Se é de Guel Arraes ou não, se é uma adaptação da peça de Osman Lins ou não, se há Los Hermanos na trilha sonora ou não, pouco importa. O importante para Miguel é que ele quer ver (e rever) os filmes oferecidos desde o dia 14 de julho pela Bridgestone Bandag Tire Solutions (BBTS). O evento, realizado em parceria pela Bellini Cultural, chama-se Cinema para Caminhoneiro, está em sua segunda edição e segue com sessões de segunda à sexta-feira, às 20 horas, até o dia 16 de agosto.

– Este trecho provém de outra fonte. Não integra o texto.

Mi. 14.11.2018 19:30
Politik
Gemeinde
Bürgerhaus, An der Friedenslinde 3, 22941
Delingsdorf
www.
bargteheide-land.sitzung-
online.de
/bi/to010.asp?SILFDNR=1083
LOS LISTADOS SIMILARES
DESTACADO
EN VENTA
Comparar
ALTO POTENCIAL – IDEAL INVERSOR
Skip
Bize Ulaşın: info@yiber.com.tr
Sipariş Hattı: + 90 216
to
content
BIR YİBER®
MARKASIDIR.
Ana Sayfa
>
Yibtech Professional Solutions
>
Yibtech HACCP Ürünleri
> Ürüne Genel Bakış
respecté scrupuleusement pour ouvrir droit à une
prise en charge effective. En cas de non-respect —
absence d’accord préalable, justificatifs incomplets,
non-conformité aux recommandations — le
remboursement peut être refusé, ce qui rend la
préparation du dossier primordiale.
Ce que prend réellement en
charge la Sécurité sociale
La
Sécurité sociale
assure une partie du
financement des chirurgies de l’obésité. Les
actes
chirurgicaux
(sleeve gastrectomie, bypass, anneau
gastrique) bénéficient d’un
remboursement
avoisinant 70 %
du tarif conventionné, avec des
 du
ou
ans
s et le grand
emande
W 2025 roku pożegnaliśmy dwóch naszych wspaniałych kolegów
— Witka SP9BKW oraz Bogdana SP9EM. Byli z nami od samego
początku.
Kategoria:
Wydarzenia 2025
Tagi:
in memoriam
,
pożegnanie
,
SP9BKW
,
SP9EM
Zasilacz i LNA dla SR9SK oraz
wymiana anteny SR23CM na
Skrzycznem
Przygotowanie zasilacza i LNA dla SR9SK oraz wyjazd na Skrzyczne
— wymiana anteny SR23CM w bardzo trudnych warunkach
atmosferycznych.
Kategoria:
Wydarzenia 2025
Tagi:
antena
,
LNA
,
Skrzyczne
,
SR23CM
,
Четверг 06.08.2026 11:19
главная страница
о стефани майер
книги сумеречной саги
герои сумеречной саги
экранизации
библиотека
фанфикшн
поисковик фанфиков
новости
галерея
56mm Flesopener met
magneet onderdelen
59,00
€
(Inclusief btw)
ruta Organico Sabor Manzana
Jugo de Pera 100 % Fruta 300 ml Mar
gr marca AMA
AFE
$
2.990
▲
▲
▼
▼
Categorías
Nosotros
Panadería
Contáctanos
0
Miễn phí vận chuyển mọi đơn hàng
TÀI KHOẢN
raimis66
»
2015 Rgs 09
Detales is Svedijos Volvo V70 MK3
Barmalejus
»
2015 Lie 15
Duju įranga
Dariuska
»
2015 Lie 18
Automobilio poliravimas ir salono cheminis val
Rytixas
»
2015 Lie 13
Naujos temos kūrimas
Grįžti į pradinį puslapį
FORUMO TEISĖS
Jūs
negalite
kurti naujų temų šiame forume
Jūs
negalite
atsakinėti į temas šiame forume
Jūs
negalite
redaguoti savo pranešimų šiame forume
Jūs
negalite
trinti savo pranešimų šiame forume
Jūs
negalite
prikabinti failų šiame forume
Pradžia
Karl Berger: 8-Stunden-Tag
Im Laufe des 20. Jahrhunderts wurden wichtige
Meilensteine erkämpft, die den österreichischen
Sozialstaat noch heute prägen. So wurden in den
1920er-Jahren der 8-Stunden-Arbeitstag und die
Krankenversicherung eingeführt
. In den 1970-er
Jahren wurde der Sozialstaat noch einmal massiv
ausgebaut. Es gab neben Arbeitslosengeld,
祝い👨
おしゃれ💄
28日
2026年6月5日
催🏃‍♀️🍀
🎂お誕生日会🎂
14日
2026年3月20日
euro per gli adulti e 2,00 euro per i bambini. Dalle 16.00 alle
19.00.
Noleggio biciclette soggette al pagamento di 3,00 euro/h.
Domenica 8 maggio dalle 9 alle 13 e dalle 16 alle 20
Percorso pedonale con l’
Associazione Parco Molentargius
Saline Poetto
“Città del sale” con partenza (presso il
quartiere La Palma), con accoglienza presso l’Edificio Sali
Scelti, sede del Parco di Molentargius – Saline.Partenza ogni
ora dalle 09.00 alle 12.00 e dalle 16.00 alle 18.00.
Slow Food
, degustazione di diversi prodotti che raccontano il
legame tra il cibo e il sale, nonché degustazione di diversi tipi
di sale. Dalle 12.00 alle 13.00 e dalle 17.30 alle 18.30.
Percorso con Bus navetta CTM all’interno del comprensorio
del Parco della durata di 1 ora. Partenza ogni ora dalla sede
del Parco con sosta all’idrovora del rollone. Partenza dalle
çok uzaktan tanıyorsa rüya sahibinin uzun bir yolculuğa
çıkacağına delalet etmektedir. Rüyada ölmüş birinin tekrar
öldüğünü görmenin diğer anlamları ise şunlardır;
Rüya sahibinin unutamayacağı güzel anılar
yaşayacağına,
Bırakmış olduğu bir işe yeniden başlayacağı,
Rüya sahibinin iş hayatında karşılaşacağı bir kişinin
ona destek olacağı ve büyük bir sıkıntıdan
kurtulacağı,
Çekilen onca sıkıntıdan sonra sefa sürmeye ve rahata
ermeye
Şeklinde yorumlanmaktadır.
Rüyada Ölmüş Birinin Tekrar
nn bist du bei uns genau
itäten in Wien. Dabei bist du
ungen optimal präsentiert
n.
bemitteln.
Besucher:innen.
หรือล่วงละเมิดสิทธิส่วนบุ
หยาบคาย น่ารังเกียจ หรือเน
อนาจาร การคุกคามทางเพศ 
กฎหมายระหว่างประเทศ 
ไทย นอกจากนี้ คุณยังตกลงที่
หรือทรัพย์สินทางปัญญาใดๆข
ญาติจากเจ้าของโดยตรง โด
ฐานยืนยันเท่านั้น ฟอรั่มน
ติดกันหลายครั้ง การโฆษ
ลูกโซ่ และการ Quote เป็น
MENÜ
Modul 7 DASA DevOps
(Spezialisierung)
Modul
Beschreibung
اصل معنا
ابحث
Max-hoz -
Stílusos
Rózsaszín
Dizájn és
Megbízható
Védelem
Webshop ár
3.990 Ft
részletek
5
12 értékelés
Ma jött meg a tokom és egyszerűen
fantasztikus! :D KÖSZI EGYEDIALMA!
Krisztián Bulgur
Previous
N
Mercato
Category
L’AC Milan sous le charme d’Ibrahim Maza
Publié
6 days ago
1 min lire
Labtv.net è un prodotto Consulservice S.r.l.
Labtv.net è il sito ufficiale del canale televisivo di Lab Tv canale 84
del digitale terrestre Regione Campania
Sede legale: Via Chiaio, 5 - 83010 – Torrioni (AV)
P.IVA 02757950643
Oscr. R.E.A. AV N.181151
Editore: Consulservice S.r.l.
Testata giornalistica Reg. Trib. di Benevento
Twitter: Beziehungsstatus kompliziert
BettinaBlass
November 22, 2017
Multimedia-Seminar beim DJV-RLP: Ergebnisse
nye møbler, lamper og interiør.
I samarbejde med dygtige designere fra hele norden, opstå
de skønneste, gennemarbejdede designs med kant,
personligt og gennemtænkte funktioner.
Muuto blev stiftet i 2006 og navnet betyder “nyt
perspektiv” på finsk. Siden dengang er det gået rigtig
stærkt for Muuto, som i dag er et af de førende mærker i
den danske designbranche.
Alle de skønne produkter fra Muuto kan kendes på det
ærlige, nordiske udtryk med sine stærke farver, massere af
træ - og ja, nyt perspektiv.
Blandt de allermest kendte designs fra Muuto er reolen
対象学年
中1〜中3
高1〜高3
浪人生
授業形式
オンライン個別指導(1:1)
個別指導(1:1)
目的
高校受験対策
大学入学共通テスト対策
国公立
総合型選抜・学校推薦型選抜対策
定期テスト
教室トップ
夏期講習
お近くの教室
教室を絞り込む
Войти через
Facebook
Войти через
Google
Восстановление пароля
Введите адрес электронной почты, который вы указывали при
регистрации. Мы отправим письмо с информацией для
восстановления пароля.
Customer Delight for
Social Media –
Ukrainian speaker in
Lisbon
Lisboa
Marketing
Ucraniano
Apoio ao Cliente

"A escolha de Paranaguá foi estratégica, uma vez que se trata de uma região com grande fluxo de caminhoneiros provenientes de todo o Brasil", explica Ricardo Drygalla, gerente de marketing da BBTS.
De fato. Por noite, cerca de 150 caminhões "dormem" no grande pátio do posto. O Volks de Miguel carregava 24 toneladas de matéria-prima para construção de trilhos de trem e seguia para Curitiba. As duas horas e meia de estrada ganharam novo ânimo depois dos 110 minutos de exibição, entremeados por refrigerante e pipoca, oferecidos gratuitamente.
Os cinco filmes escolhidos têm, de certa forma, ligação com o mundo dos caminhoneiros. Além de Lisbela e o Prisioneiro a história do aventureiro Leléu e da sonhadora Lisbela, que adora ver filmes norte-americanos e delira com heróis do cinema , O Auto da Compadecida, Irmãos de Fé, O Casamento de Romeu e Julieta, o paranaense Sal da Terra e o au concours 2 Filhos de Francisco estão em cartaz. "Nossos filmes são bons. Não perdem em nada para os estrangeiros". Este é Ismael Mariano, que assistiu pela quarta vez a 2 Filhos de Francisco. "Vai até o dia 16? Ainda dá para ver muito filme. Bom é que a gente vai aprendendo."
Além dos caminhoneiros, os próprios funcionários do posto se vangloriam com a grande tenda azul que impera no quilômetro 5 da BR-277. O segurança Lorimar Bastos, 36 anos, não ia ao cinema desde os 15. Mas lembra direitinho como foi aquela vez, já que vibrou com Arnold Schwarzenegger nas explosões de Comando para Matar, clássico de ação de 1985. "Que filme, que filme!", bradou Bastos, avisando que tem mesmo "pipoquinha toda noite".
Na sala de exibição, são cerca de 200 lugares. Há dias mais concorridos, outros são um fiasco afinal de contas não dá para concorrer com o churrasco mensal que o posto oferece aos caminhoneiros.
Mas o movimento e a escolha do local agrada a Naor Rezende Filho, gerente do Locatelli. "Escolheram nosso posto pela localização e o apoio que damos aos caminhoneiros que passam por aqui. Para eles, que trabalham o dia todo, é muito importante esse tipo de evento", diz o empresário, aumentando a voz e competindo com o "vrruuuuuuum" quase insuportável de um caminhão que acabara de estacionar.